In 1957 Kusama moved to America at the behest of the artist Georgia O'Keeffe (1887-1986) who she was previously in correspondence with. At first she lived in Seattle but eventually moved to New York where she became a colleague of the American artist Donald Judd, completed an important set of large abstract works presented here as the Infinity Net Paintings which were probably a response to the Abstract Expressionism of artists like Jackson Pollock (1912-1956), the then dominant aesthetic movement in America. Kusama joined the New York avante garde, her ambition was to rival the paintings of the great abstract expressionists. However she moved on swiftly from the public sphere of art museums and public competitions to the private realm of commerce, moving her preoccupations from high art to pop art. Her interests and activities embraced soft sculpture, installations, collage. By the mid 60's she had moved to the street, involving herself in 'happenings' which placed the artist at the centre of her own work rather than her earlier works which were more impersonal.

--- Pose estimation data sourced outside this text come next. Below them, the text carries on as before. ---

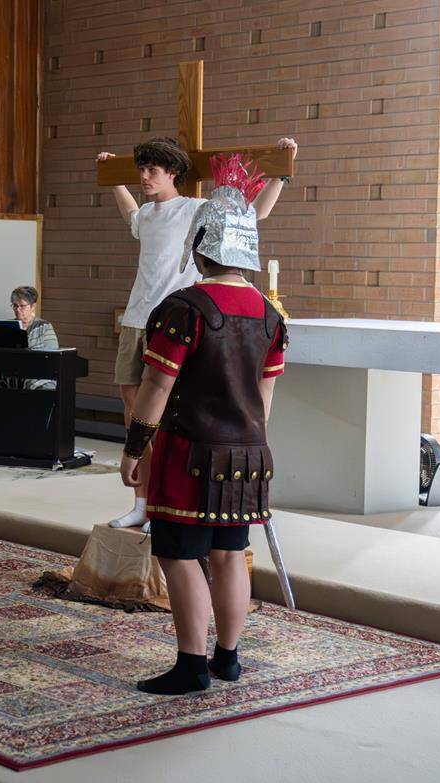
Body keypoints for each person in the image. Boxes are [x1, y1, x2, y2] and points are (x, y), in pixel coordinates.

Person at [118, 154, 289, 696]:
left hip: (189, 451)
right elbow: (265, 398)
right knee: (230, 552)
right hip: (247, 454)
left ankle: (191, 666)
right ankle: (228, 659)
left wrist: (134, 447)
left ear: (199, 247)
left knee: (179, 553)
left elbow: (156, 387)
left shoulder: (183, 307)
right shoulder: (271, 315)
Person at [97, 136, 296, 530]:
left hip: (176, 317)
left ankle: (162, 505)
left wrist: (280, 175)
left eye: (153, 170)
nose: (144, 177)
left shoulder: (196, 209)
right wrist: (114, 181)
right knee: (132, 406)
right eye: (141, 170)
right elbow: (131, 216)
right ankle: (141, 500)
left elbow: (253, 215)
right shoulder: (148, 216)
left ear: (174, 173)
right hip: (138, 316)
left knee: (169, 407)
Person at [0, 285, 60, 391]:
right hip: (12, 375)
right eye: (15, 306)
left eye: (22, 306)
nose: (18, 309)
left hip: (38, 376)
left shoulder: (44, 327)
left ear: (32, 306)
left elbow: (52, 358)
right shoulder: (7, 326)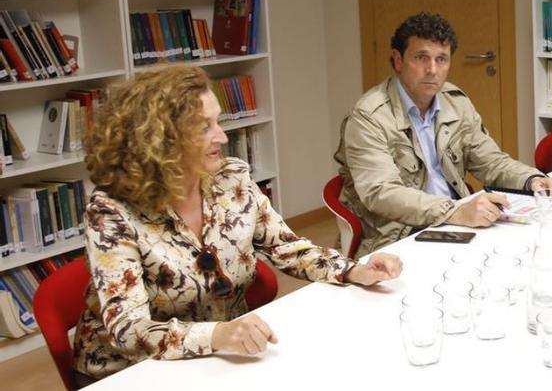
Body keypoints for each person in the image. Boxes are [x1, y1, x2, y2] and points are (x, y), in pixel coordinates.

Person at [74, 66, 403, 383]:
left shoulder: (231, 179)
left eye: (217, 121)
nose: (222, 136)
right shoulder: (112, 213)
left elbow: (285, 246)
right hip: (135, 371)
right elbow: (128, 329)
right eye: (204, 127)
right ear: (161, 139)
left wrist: (352, 270)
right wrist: (216, 335)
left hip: (222, 357)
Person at [334, 12, 552, 256]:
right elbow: (381, 193)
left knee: (539, 250)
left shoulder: (454, 101)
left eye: (441, 59)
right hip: (400, 235)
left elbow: (490, 161)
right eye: (421, 58)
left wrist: (531, 180)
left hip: (455, 223)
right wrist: (453, 211)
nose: (432, 70)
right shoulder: (368, 117)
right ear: (398, 60)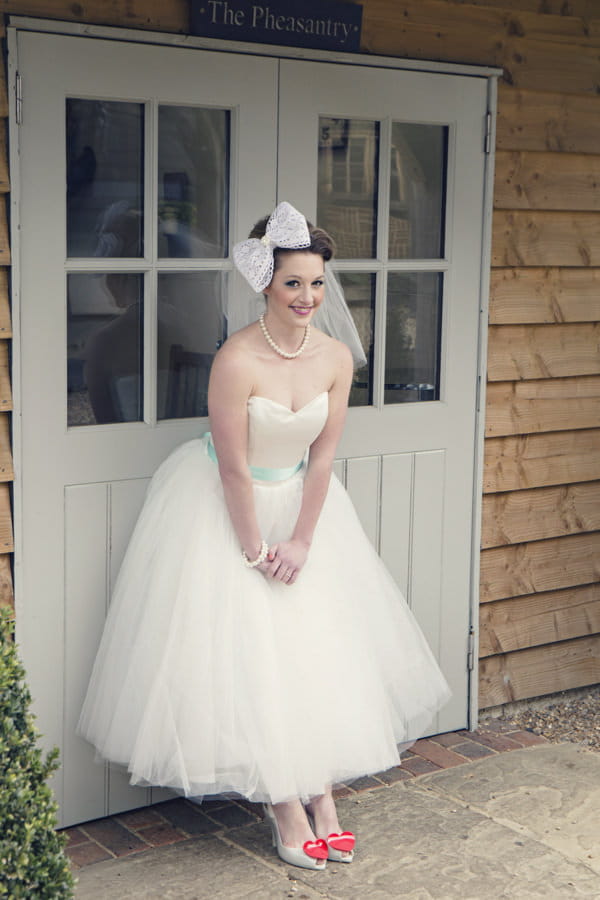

She also worked on films, multi-part sculptures and eventually, by the 1980s and 1990s, to the brightly coloured phatasmagoric canvases which are the continuous diaristic renderings of what the artist sees today. She now works with acrylic paint, a temporary, fast drying medium which is the antithesis of traditional oil painting with its evocation of the work of the Great Masters.

Her sculptures evoke tentacular creatures as in Heaven and Earth (1991) and brittle mosaics as in her work Prisoner's Door (1994). Her artwork is typically eclectic, utilising a mix of mediums such as ink, ballpoint pen, watercolour, gouache and india ink. In her work Yellow Trees (1994) endless tentacles or roots are folding and unfolding through and around each other. In Sprouting (The Transmigration of the Soul) (1987) bubbling spermatozoa becomes a typical, synaptic patterning or Weeds (1996) with its infinite pattern, minimalist repetition and blank surface. The big acrylic canvases evoke brighter more buoyant work and a release from the dour abstraction of her repetitious collages of the 1970s which also summarise an entire decade of American pop art influence. The polka dot pattern that Kasume assumes throughout her work as a series of dots and nets as in I'm here but Nothing (2000/2012), a work which is a living room inverted through dim lights and the glistening coloured polka dots that cover everything.

Kasuma returned to Japan in the 1970s and feeling herself unable to cope with the real world self-admitted herself to a psychiatric hospital where she lives to this day, although she somehow escaped its confines to be with us at the opening of her retrospective event at the Tate Modern, London, earlier this week. She apparently makes the journey from the hospital to her studio everyday, returning each evening. This begs a question, why did she return to Japan, to its conservative, sterile confines which were ultimately summed up by the walls of the hospital that became her home? A work like I Who Committed Suicide (1977) seems to evoke this period and Kusame said at some point that without her art she would have committed suicide. The last exhibit is the Infinity Mirror Room, an installation which she first utilised in 1965, evoking as it does the infinite regress of art that moves between the earliest memories of the artist to the very last. Perhaps that's a good place to end this retrospective because the faded remains of those artworks summarise a life lived richly in a period of vast transition and energy between two worlds. These imply both beginnings and endings, east and west, tradition and revolution, sanity and madness or better still, the sensitivity of the artist in a world desensitised to subtlety, ambiguity, carefully arranged revolutionary statements or happenings bypassed by the conduits of power summed up in her invite to have sex with President Richard Nixon in return for ending the Vietnam War. Nixon never took up the invite but eventually had to end the Vietnam War anyway. He might as well have had sex with Yayoi then which goes to show just how stupid 'tricky Dicky' was.